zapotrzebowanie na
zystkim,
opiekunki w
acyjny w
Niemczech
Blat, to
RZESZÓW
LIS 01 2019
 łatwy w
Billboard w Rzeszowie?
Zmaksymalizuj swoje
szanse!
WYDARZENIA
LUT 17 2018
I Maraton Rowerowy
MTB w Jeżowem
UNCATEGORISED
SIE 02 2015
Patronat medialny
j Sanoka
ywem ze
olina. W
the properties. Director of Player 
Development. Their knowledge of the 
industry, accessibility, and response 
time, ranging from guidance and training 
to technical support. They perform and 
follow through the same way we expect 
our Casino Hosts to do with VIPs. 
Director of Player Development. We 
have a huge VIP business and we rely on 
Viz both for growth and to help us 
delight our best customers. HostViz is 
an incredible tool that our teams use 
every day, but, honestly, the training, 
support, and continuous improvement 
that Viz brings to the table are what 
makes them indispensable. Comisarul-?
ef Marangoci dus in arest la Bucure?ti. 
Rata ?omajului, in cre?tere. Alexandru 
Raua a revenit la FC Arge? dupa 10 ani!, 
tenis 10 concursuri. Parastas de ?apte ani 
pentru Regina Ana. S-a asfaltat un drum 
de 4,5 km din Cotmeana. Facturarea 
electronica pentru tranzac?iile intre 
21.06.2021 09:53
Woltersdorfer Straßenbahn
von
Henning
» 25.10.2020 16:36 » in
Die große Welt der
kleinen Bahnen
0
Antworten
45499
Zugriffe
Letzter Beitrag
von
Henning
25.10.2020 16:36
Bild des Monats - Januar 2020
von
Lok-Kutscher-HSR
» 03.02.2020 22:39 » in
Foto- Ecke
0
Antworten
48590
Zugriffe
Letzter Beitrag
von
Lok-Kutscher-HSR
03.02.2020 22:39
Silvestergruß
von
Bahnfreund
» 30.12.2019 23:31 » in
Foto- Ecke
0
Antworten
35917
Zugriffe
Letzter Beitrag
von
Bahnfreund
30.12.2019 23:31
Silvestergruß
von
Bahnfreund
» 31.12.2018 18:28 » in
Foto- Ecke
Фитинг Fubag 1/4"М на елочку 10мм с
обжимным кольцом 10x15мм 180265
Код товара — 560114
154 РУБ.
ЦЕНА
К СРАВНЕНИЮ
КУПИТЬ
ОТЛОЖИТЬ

+===+

Print each entry exactly as it was written.

→ **Exercise solution**:
zapotrzebowanie na
zystkim,
opiekunki w
acyjny w
Niemczech
Blat, to
RZESZÓW
LIS 01 2019
 łatwy w
Billboard w Rzeszowie?
Zmaksymalizuj swoje
szanse!
WYDARZENIA
LUT 17 2018
I Maraton Rowerowy
MTB w Jeżowem
UNCATEGORISED
SIE 02 2015
Patronat medialny
j Sanoka
ywem ze
olina. W
the properties. Director of Player 
Development. Their knowledge of the 
industry, accessibility, and response 
time, ranging from guidance and training 
to technical support. They perform and 
follow through the same way we expect 
our Casino Hosts to do with VIPs. 
Director of Player Development. We 
have a huge VIP business and we rely on 
Viz both for growth and to help us 
delight our best customers. HostViz is 
an incredible tool that our teams use 
every day, but, honestly, the training, 
support, and continuous improvement 
that Viz brings to the table are what 
makes them indispensable. Comisarul-?
ef Marangoci dus in arest la Bucure?ti. 
Rata ?omajului, in cre?tere. Alexandru 
Raua a revenit la FC Arge? dupa 10 ani!, 
tenis 10 concursuri. Parastas de ?apte ani 
pentru Regina Ana. S-a asfaltat un drum 
de 4,5 km din Cotmeana. Facturarea 
electronica pentru tranzac?iile intre 
21.06.2021 09:53
Woltersdorfer Straßenbahn
von
Henning
» 25.10.2020 16:36 » in
Die große Welt der
kleinen Bahnen
0
Antworten
45499
Zugriffe
Letzter Beitrag
von
Henning
25.10.2020 16:36
Bild des Monats - Januar 2020
von
Lok-Kutscher-HSR
» 03.02.2020 22:39 » in
Foto- Ecke
0
Antworten
48590
Zugriffe
Letzter Beitrag
von
Lok-Kutscher-HSR
03.02.2020 22:39
Silvestergruß
von
Bahnfreund
» 30.12.2019 23:31 » in
Foto- Ecke
0
Antworten
35917
Zugriffe
Letzter Beitrag
von
Bahnfreund
30.12.2019 23:31
Silvestergruß
von
Bahnfreund
» 31.12.2018 18:28 » in
Foto- Ecke
Фитинг Fubag 1/4"М на елочку 10мм с
обжимным кольцом 10x15мм 180265
Код товара — 560114
154 РУБ.
ЦЕНА
К СРАВНЕНИЮ
КУПИТЬ
ОТЛОЖИТЬ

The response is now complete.